### Dataset items
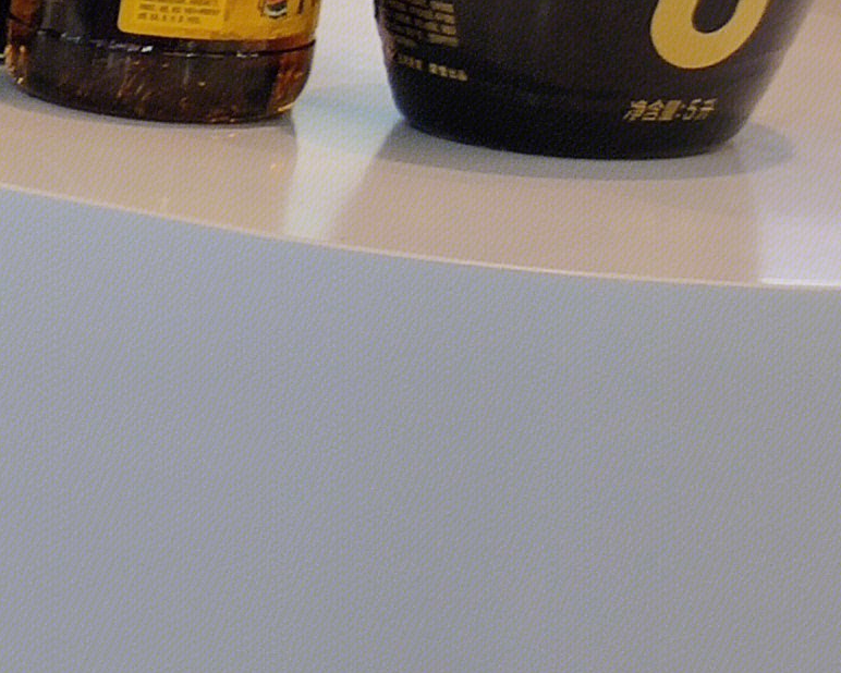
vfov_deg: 8.6
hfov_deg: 9.8
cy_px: 917
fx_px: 4407
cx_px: -1051
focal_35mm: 177
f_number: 1.75
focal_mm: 4.75
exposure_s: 1/100
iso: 177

### WORK INSTRUCTION
Return the data verbatim, leaving out the pictures it holds.

### RESPONSE FOR THIS EXERCISE
vfov_deg: 8.6
hfov_deg: 9.8
cy_px: 917
fx_px: 4407
cx_px: -1051
focal_35mm: 177
f_number: 1.75
focal_mm: 4.75
exposure_s: 1/100
iso: 177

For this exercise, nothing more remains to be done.